Bubble entrapment and displacement through packed-bed reactors

Understanding the physics of gas-liquid flows through porous media, such as packed-bed reactors (PBRs), in microgravity is essential for air and water recovery in advanced life support systems. Recently, experiments at the International Space Station showed that only bubble and pulse flow regimes are to be expected under microgravity conditions. Toward understanding the bubble flow regime physics in the latter experiments, we develop a computational fluid dynamics framework based on interface-resolved simulations of the flow through representative volume elements.

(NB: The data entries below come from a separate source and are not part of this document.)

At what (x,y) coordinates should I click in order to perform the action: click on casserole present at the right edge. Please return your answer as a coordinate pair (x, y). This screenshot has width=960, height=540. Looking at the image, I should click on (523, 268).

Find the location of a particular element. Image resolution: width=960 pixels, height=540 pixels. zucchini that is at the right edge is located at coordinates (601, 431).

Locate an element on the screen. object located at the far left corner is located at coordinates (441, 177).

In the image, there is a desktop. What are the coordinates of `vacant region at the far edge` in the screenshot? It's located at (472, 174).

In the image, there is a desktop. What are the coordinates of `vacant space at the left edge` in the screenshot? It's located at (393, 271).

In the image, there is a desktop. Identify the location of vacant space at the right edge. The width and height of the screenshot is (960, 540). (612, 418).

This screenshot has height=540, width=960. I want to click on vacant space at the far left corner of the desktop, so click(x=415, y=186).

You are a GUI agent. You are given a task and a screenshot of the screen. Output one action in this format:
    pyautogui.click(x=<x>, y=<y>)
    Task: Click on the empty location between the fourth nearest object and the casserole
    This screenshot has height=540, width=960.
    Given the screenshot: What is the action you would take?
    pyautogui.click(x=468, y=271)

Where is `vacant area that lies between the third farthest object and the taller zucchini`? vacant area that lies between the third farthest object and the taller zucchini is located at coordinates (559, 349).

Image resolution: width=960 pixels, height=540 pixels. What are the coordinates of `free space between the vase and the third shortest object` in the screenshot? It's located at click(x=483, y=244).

Using this framework, we simulate bubble dynamics through PBRs with different packing-diameter-dependent Weber numbers and under different gravity conditions. The simulations uncover various pore-scale hydrodynamic mechanisms in this bubble flow regime, such as capillary entrapment of a bubble, buoyancy entrapment of a bubble, and inertia-induced displacement of a bubble. We rationalize the results by introducing a dynamic length scale, based on the gas-liquid interfacial area computed from the simulations and the initial bubble diameter. Using this length scale, we quantify the dynamic trade-offs between the inertia, capillary, and buoyancy forces on a bubble passing through a PBR. In doing so, our pore-scale resolved simulations and modeling reveal the conditions for and mechanisms behind bubble entrapment and displacement in porous media.